Gently acknowledge your mother’s feelings while also being direct, advises Mac Adam. Emphasize how much you cherish her offer and support, but explain that you really want the special experience of picking out your own dress. Try to avoid making comments on the style of her gown or saying anything about your specific taste in dresses – simply base your explanation on your interest in having the adventure of picking out something new.

You might also want to ask her if you can instead incorporate another piece of her wedding ensemble into your own attire in a smaller way, suggests Antonia van der Meer, editor-in-chief of Modern Bride magazine. You could use a piece of the lace from her veil to wrap your bouquet stems, for example, and thus incorporate your “something old” along with the “new” dress.

“Many women love the idea of passing a wedding dress on to a daughter,” says van der Meer. “If your mother is one of those who hope to see you wear the same dress she did, be sure to acknowledge the sentiment behind her offer.”

You can also then divert your mother’s attention elsewhere by asking her to join you on a special dress-shopping trip for two.

“Once she sees you in a beautiful new wedding dress of your choice, and how happy you are in it, she may be much more likely to come around to your point of view,” says van der Meer.

Even when the pusher is a different relative or perhaps a good friend, it is still important to be gracious.

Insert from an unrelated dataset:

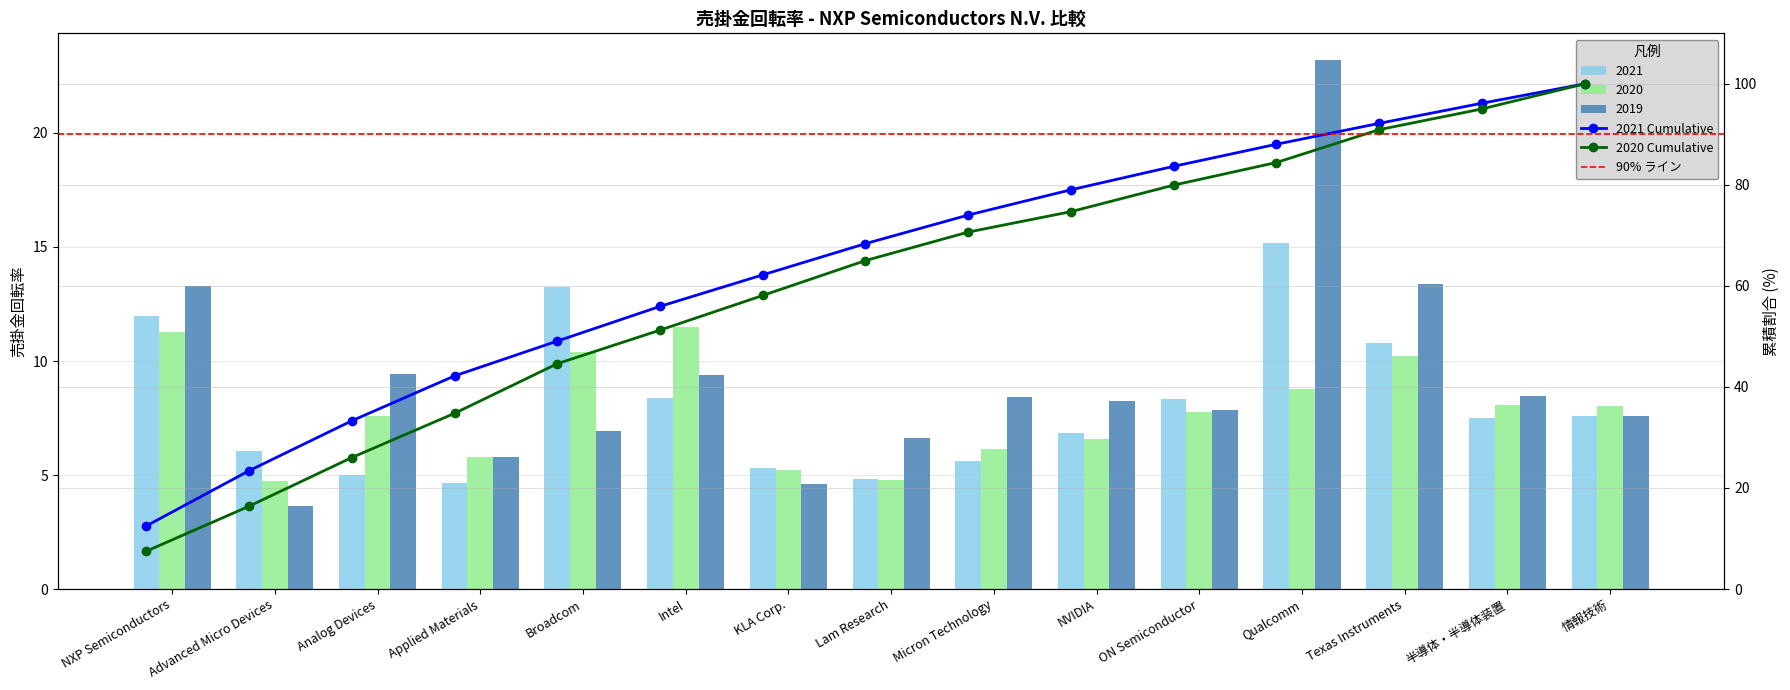

The 2019 series shows 7.6 at 情報技術. True or false?

True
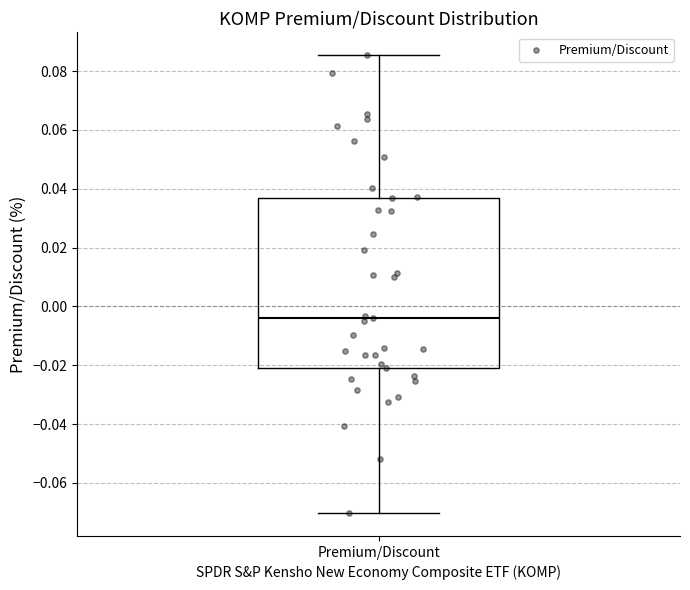

Where does the lower whisker of the box for Premium/Discount end on the y-axis? The values are not printed on the chart, so give them approximately, as read against the axis.

-0.070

“Always thank someone for the kind offer to share his or her things with you,” says van der Meer. “Then let them know that you have already made other arrangements concerning the item in question. You might say that the offered item doesn’t fit in well with your overall wedding look or you may let them know that you have already found something else that just happened to be perfect.”

You could also say that since the hat/jewelry/shoes/handbag is so beautiful that you wouldn’t want to be responsible for the item during the wedding, suggests Mac Adam, but you would love it if the person offering the item wore it herself to the event. Be firm but kind, and never say anything dismissive about the object being offered or the offer itself.

But regardless of your approach in the moment, your best bet is to strategize from the beginning.

“If you have been open to compromise on other fronts, it is much easier to put your foot down and say, ‘I’m sorry, but picking my own dress is really important to me,’ or ‘I loved all of your help finding a reception venue and picking the menu, but I really want to handle the ceremony details myself,’” says Mac Adam.

Weddings are family affairs, but with a little tact, creativity and confidence, the business of the bride’s attire will belong to exactly the right person – the bride.